__Work request__. Render the lines of the data that begin with the line containing "[▲メニューへもどる]" and run through the line containing "GISでは、処理の内容やデー", both included, as a JSON list of strings with one string per line and blank lines omitted.

########

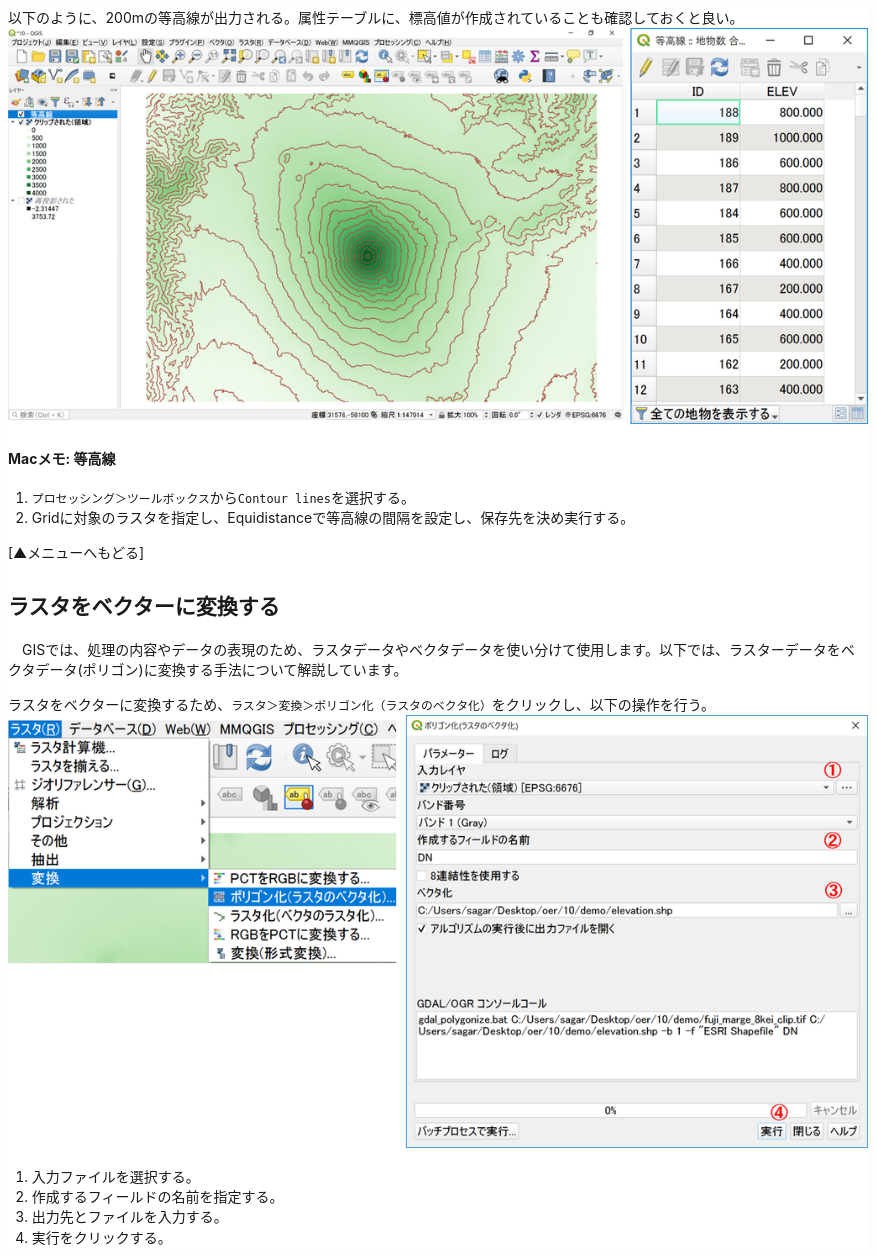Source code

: 以下のように、200mの等高線が出力される。属性テーブルに、標高値が作成されていることも確認しておくと良い。
![等高線の抽出](pic/10pic_10.png)

#### Macメモ: 等高線
1. `プロセッシング＞ツールボックス`から`Contour lines`を選択する。
2. Gridに対象のラスタを指定し、Equidistanceで等高線の間隔を設定し、保存先を決め実行する。

[▲メニューへもどる]

## ラスタをベクターに変換する
　GISでは、処理の内容やデータの表現のため、ラスタデータやベクタデータを使い分けて使用します。以下では、ラスターデータをベクタデータ(ポリゴン)に変換する手法について解説しています。

ラスタをベクターに変換するため、`ラスタ＞変換＞ポリゴン化（ラスタのベクタ化）`をクリックし、以下の操作を行う。
![ラスタをベクタへ](pic/10pic_11.png)
1. 入力ファイルを選択する。
2. 作成するフィールドの名前を指定する。
3. 出力先とファイルを入力する。
4. 実行をクリックする。
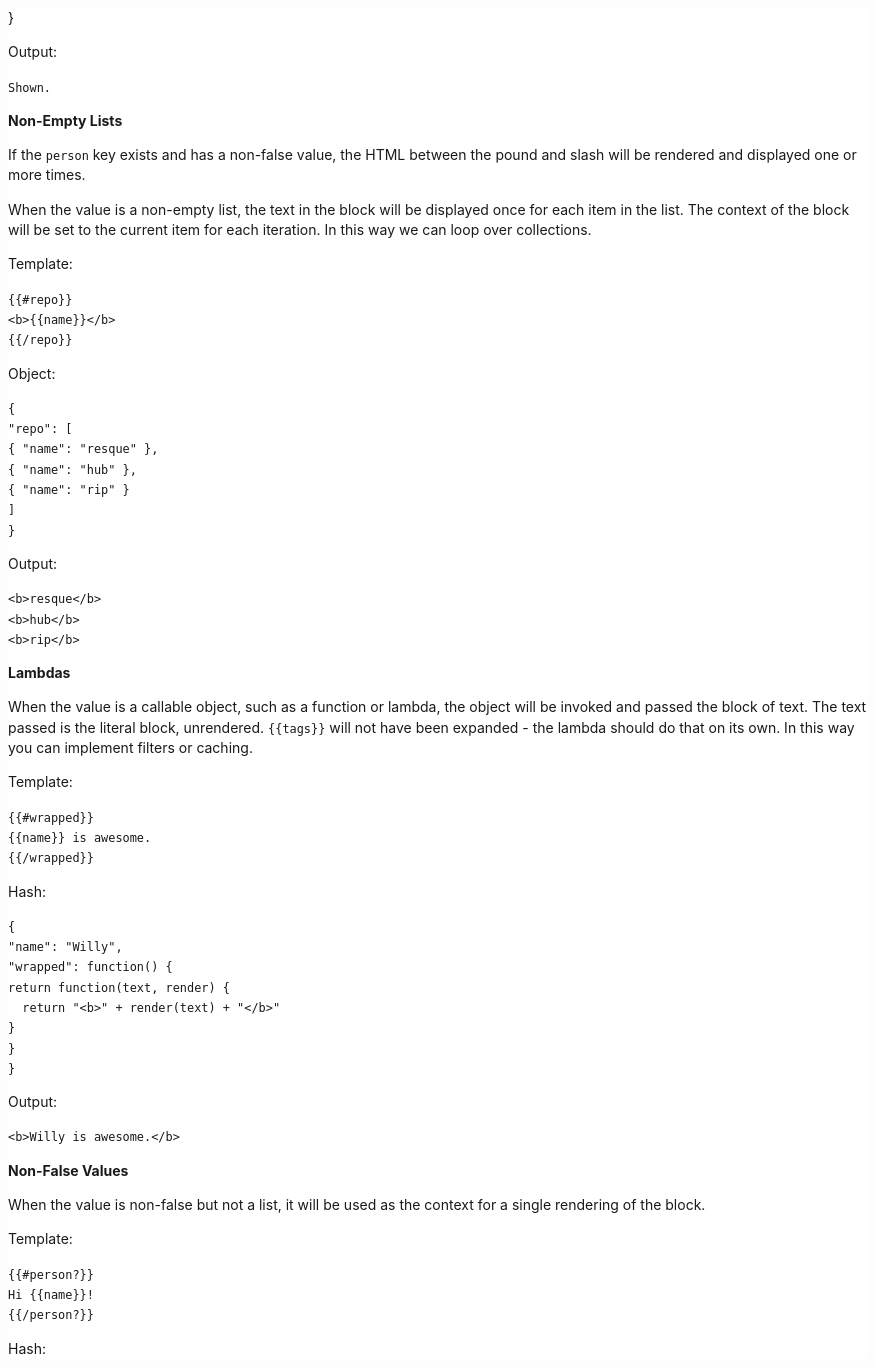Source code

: }
</code></pre>
<p>Output:</p>
<pre><code>Shown.
</code></pre>
<p><strong>Non-Empty Lists</strong></p>
<p>If the <code>person</code> key exists and has a non-false value, the HTML between
the pound and slash will be rendered and displayed one or more times.</p>
<p>When the value is a non-empty list, the text in the block will be
displayed once for each item in the list. The context of the block
will be set to the current item for each iteration. In this way we can
loop over collections.</p>
<p>Template:</p>
<pre><code>{{#repo}}
&lt;b&gt;{{name}}&lt;/b&gt;
{{/repo}}
</code></pre>
<p>Object:</p>
<pre><code>{
"repo": [
{ "name": "resque" },
{ "name": "hub" },
{ "name": "rip" }
]
}
</code></pre>
<p>Output:</p>
<pre><code>&lt;b&gt;resque&lt;/b&gt;
&lt;b&gt;hub&lt;/b&gt;
&lt;b&gt;rip&lt;/b&gt;
</code></pre>
<p><strong>Lambdas</strong></p>
<p>When the value is a callable object, such as a function or lambda, the
object will be invoked and passed the block of text. The text passed
is the literal block, unrendered. <code>{{tags}}</code> will not have been expanded
- the lambda should do that on its own. In this way you can implement
filters or caching.</p>
<p>Template:</p>
<pre><code>{{#wrapped}}
{{name}} is awesome.
{{/wrapped}}
</code></pre>
<p>Hash:</p>
<pre><code>{
"name": "Willy",
"wrapped": function() {
return function(text, render) {
  return "&lt;b&gt;" + render(text) + "&lt;/b&gt;"
}
}
}
</code></pre>
<p>Output:</p>
<pre><code>&lt;b&gt;Willy is awesome.&lt;/b&gt;
</code></pre>
<p><strong>Non-False Values</strong></p>
<p>When the value is non-false but not a list, it will be used as the
context for a single rendering of the block.</p>
<p>Template:</p>
<pre><code>{{#person?}}
Hi {{name}}!
{{/person?}}
</code></pre>
<p>Hash:</p>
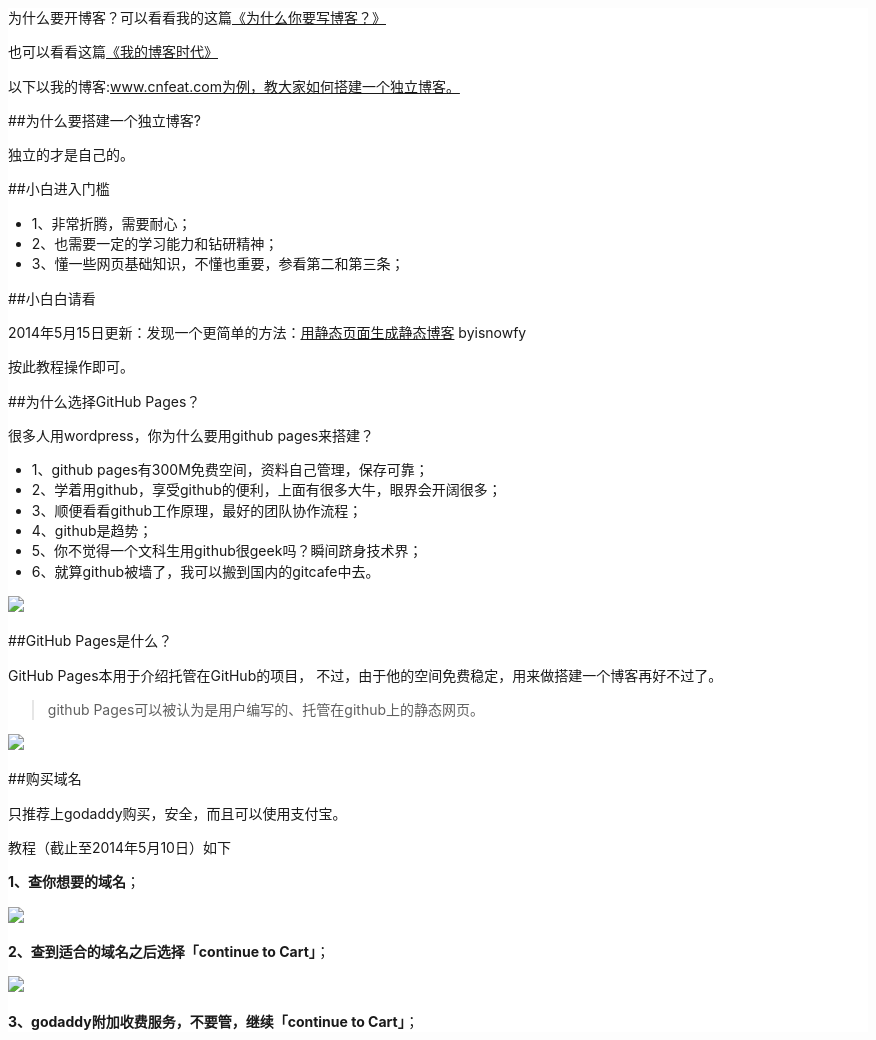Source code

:为什么要开博客？可以看看我的这篇[《为什么你要写博客？》](http://zhuanlan.zhihu.com/cnfeat/19743861)

也可以看看这篇[《我的博客时代》](http://zhuanlan.zhihu.com/cnfeat/19743255)

以下以我的博客:www.cnfeat.com为例，教大家如何搭建一个独立博客。

##为什么要搭建一个独立博客?

独立的才是自己的。

##小白进入门槛

- 1、非常折腾，需要耐心；
- 2、也需要一定的学习能力和钻研精神；
- 3、懂一些网页基础知识，不懂也重要，参看第二和第三条；

##小白白请看

2014年5月15日更新：发现一个更简单的方法：[用静态页面生成静态博客](http://isnowfy.github.io/about-simple-cn.html) byisnowfy

按此教程操作即可。

##为什么选择GitHub Pages？

很多人用wordpress，你为什么要用github pages来搭建？

- 1、github pages有300M免费空间，资料自己管理，保存可靠；
- 2、学着用github，享受github的便利，上面有很多大牛，眼界会开阔很多；
- 3、顺便看看github工作原理，最好的团队协作流程；
- 4、github是趋势；
- 5、你不觉得一个文科生用github很geek吗？瞬间跻身技术界；
- 6、就算github被墙了，我可以搬到国内的gitcafe中去。

![](http://cnfeat.qiniudn.com/bg2012082502.jpg)

##GitHub Pages是什么？

GitHub Pages本用于介绍托管在GitHub的项目， 不过，由于他的空间免费稳定，用来做搭建一个博客再好不过了。

>github Pages可以被认为是用户编写的、托管在github上的静态网页。

![](http://cnfeat.qiniudn.com/1.png)

##购买域名

只推荐上godaddy购买，安全，而且可以使用支付宝。

教程（截止至2014年5月10日）如下

**1、查你想要的域名**；



![](http://cnfeat.qiniudn.com/2.png)


**2、查到适合的域名之后选择「continue to Cart」**；

![](http://cnfeat.qiniudn.com/3.png)

**3、godaddy附加收费服务，不要管，继续「continue to Cart」**；
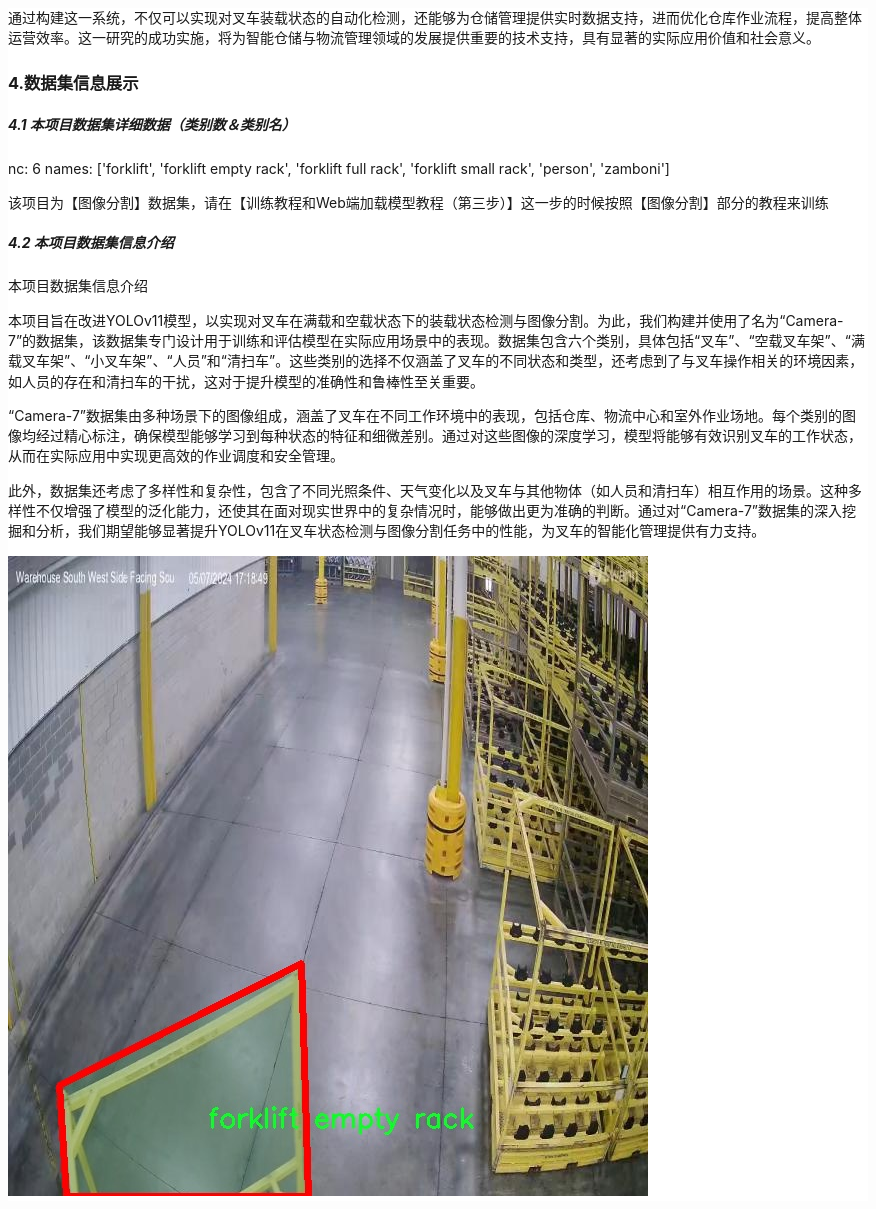 通过构建这一系统，不仅可以实现对叉车装载状态的自动化检测，还能够为仓储管理提供实时数据支持，进而优化仓库作业流程，提高整体运营效率。这一研究的成功实施，将为智能仓储与物流管理领域的发展提供重要的技术支持，具有显著的实际应用价值和社会意义。

### 4.数据集信息展示

##### 4.1 本项目数据集详细数据（类别数＆类别名）

nc: 6
names: ['forklift', 'forklift empty rack', 'forklift full rack', 'forklift small rack', 'person', 'zamboni']



该项目为【图像分割】数据集，请在【训练教程和Web端加载模型教程（第三步）】这一步的时候按照【图像分割】部分的教程来训练

##### 4.2 本项目数据集信息介绍

本项目数据集信息介绍

本项目旨在改进YOLOv11模型，以实现对叉车在满载和空载状态下的装载状态检测与图像分割。为此，我们构建并使用了名为“Camera-7”的数据集，该数据集专门设计用于训练和评估模型在实际应用场景中的表现。数据集包含六个类别，具体包括“叉车”、“空载叉车架”、“满载叉车架”、“小叉车架”、“人员”和“清扫车”。这些类别的选择不仅涵盖了叉车的不同状态和类型，还考虑到了与叉车操作相关的环境因素，如人员的存在和清扫车的干扰，这对于提升模型的准确性和鲁棒性至关重要。

“Camera-7”数据集由多种场景下的图像组成，涵盖了叉车在不同工作环境中的表现，包括仓库、物流中心和室外作业场地。每个类别的图像均经过精心标注，确保模型能够学习到每种状态的特征和细微差别。通过对这些图像的深度学习，模型将能够有效识别叉车的工作状态，从而在实际应用中实现更高效的作业调度和安全管理。

此外，数据集还考虑了多样性和复杂性，包含了不同光照条件、天气变化以及叉车与其他物体（如人员和清扫车）相互作用的场景。这种多样性不仅增强了模型的泛化能力，还使其在面对现实世界中的复杂情况时，能够做出更为准确的判断。通过对“Camera-7”数据集的深入挖掘和分析，我们期望能够显著提升YOLOv11在叉车状态检测与图像分割任务中的性能，为叉车的智能化管理提供有力支持。

![4.png](4.png)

########

__Solution for this task__.
[
  "[▲メニューへもどる]",
  "## ラスタをベクターに変換する",
  "　GISでは、処理の内容やデータの表現のため、ラスタデータやベクタデータを使い分けて使用します。以下では、ラスターデータをベクタデータ(ポリゴン)に変換する手法について解説しています。"
]